● **Exercise**
Each entry below is to be transcribed exactly.

● **Data shown**

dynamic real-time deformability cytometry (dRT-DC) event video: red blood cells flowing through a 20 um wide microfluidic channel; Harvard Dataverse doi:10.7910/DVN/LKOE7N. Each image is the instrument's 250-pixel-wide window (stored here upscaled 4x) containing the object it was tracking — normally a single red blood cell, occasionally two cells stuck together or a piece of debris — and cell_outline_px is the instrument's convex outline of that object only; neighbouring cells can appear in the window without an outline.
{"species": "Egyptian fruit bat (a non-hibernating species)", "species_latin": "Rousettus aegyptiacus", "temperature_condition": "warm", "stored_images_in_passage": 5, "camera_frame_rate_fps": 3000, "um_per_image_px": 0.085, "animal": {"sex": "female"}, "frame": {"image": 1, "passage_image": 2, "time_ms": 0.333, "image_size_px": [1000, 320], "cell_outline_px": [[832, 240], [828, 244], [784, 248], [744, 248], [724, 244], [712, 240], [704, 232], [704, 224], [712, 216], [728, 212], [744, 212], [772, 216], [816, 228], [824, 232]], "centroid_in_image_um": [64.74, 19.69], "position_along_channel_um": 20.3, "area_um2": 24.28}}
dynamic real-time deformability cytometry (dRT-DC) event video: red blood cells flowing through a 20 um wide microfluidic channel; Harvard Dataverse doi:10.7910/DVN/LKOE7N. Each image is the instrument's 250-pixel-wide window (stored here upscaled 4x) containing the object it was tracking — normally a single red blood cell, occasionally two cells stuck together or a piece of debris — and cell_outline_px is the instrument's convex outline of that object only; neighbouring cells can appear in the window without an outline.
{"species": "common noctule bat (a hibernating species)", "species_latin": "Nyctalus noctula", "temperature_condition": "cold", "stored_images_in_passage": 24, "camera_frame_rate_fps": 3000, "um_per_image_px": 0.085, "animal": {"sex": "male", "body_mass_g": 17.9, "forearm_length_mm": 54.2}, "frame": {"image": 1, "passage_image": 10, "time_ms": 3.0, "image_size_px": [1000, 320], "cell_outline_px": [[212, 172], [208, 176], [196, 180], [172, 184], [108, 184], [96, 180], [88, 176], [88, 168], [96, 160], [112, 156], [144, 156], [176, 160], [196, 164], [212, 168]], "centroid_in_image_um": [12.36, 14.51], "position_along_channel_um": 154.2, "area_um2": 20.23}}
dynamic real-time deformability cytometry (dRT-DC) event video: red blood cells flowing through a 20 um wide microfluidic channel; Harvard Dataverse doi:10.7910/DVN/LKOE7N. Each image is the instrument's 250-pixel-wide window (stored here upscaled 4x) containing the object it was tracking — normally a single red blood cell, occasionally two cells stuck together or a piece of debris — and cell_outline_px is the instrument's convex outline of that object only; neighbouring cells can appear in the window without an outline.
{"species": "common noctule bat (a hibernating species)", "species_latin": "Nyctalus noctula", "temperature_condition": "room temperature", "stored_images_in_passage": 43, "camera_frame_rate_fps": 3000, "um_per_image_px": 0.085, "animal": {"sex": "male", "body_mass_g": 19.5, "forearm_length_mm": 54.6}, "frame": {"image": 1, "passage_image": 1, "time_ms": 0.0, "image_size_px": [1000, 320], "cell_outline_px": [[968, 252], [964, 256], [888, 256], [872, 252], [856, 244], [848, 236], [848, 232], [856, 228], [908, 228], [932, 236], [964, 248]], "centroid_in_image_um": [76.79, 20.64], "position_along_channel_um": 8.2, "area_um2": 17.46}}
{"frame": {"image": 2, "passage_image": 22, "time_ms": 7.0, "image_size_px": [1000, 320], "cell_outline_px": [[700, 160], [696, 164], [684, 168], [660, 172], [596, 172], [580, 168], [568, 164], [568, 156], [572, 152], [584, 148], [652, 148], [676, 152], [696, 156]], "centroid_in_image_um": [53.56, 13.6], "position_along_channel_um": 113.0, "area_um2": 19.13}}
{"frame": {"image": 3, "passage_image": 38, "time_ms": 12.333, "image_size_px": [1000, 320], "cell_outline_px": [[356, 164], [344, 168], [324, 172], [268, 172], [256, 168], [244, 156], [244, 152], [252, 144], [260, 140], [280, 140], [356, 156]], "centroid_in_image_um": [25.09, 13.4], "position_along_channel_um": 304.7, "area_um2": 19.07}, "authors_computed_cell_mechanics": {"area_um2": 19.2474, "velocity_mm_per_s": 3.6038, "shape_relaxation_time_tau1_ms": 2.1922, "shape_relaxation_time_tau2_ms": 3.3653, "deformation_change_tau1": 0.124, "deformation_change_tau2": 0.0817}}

● **Answer to this problem**
dynamic real-time deformability cytometry (dRT-DC) event video: red blood cells flowing through a 20 um wide microfluidic channel; Harvard Dataverse doi:10.7910/DVN/LKOE7N. Each image is the instrument's 250-pixel-wide window (stored here upscaled 4x) containing the object it was tracking — normally a single red blood cell, occasionally two cells stuck together or a piece of debris — and cell_outline_px is the instrument's convex outline of that object only; neighbouring cells can appear in the window without an outline.
{"species": "Egyptian fruit bat (a non-hibernating species)", "species_latin": "Rousettus aegyptiacus", "temperature_condition": "warm", "stored_images_in_passage": 5, "camera_frame_rate_fps": 3000, "um_per_image_px": 0.085, "animal": {"sex": "female"}, "frame": {"image": 1, "passage_image": 2, "time_ms": 0.333, "image_size_px": [1000, 320], "cell_outline_px": [[832, 240], [828, 244], [784, 248], [744, 248], [724, 244], [712, 240], [704, 232], [704, 224], [712, 216], [728, 212], [744, 212], [772, 216], [816, 228], [824, 232]], "centroid_in_image_um": [64.74, 19.69], "position_along_channel_um": 20.3, "area_um2": 24.28}}
dynamic real-time deformability cytometry (dRT-DC) event video: red blood cells flowing through a 20 um wide microfluidic channel; Harvard Dataverse doi:10.7910/DVN/LKOE7N. Each image is the instrument's 250-pixel-wide window (stored here upscaled 4x) containing the object it was tracking — normally a single red blood cell, occasionally two cells stuck together or a piece of debris — and cell_outline_px is the instrument's convex outline of that object only; neighbouring cells can appear in the window without an outline.
{"species": "common noctule bat (a hibernating species)", "species_latin": "Nyctalus noctula", "temperature_condition": "cold", "stored_images_in_passage": 24, "camera_frame_rate_fps": 3000, "um_per_image_px": 0.085, "animal": {"sex": "male", "body_mass_g": 17.9, "forearm_length_mm": 54.2}, "frame": {"image": 1, "passage_image": 10, "time_ms": 3.0, "image_size_px": [1000, 320], "cell_outline_px": [[212, 172], [208, 176], [196, 180], [172, 184], [108, 184], [96, 180], [88, 176], [88, 168], [96, 160], [112, 156], [144, 156], [176, 160], [196, 164], [212, 168]], "centroid_in_image_um": [12.36, 14.51], "position_along_channel_um": 154.2, "area_um2": 20.23}}
dynamic real-time deformability cytometry (dRT-DC) event video: red blood cells flowing through a 20 um wide microfluidic channel; Harvard Dataverse doi:10.7910/DVN/LKOE7N. Each image is the instrument's 250-pixel-wide window (stored here upscaled 4x) containing the object it was tracking — normally a single red blood cell, occasionally two cells stuck together or a piece of debris — and cell_outline_px is the instrument's convex outline of that object only; neighbouring cells can appear in the window without an outline.
{"species": "common noctule bat (a hibernating species)", "species_latin": "Nyctalus noctula", "temperature_condition": "room temperature", "stored_images_in_passage": 43, "camera_frame_rate_fps": 3000, "um_per_image_px": 0.085, "animal": {"sex": "male", "body_mass_g": 19.5, "forearm_length_mm": 54.6}, "frame": {"image": 1, "passage_image": 1, "time_ms": 0.0, "image_size_px": [1000, 320], "cell_outline_px": [[968, 252], [964, 256], [888, 256], [872, 252], [856, 244], [848, 236], [848, 232], [856, 228], [908, 228], [932, 236], [964, 248]], "centroid_in_image_um": [76.79, 20.64], "position_along_channel_um": 8.2, "area_um2": 17.46}}
{"frame": {"image": 2, "passage_image": 22, "time_ms": 7.0, "image_size_px": [1000, 320], "cell_outline_px": [[700, 160], [696, 164], [684, 168], [660, 172], [596, 172], [580, 168], [568, 164], [568, 156], [572, 152], [584, 148], [652, 148], [676, 152], [696, 156]], "centroid_in_image_um": [53.56, 13.6], "position_along_channel_um": 113.0, "area_um2": 19.13}}
{"frame": {"image": 3, "passage_image": 38, "time_ms": 12.333, "image_size_px": [1000, 320], "cell_outline_px": [[356, 164], [344, 168], [324, 172], [268, 172], [256, 168], [244, 156], [244, 152], [252, 144], [260, 140], [280, 140], [356, 156]], "centroid_in_image_um": [25.09, 13.4], "position_along_channel_um": 304.7, "area_um2": 19.07}, "authors_computed_cell_mechanics": {"area_um2": 19.2474, "velocity_mm_per_s": 3.6038, "shape_relaxation_time_tau1_ms": 2.1922, "shape_relaxation_time_tau2_ms": 3.3653, "deformation_change_tau1": 0.124, "deformation_change_tau2": 0.0817}}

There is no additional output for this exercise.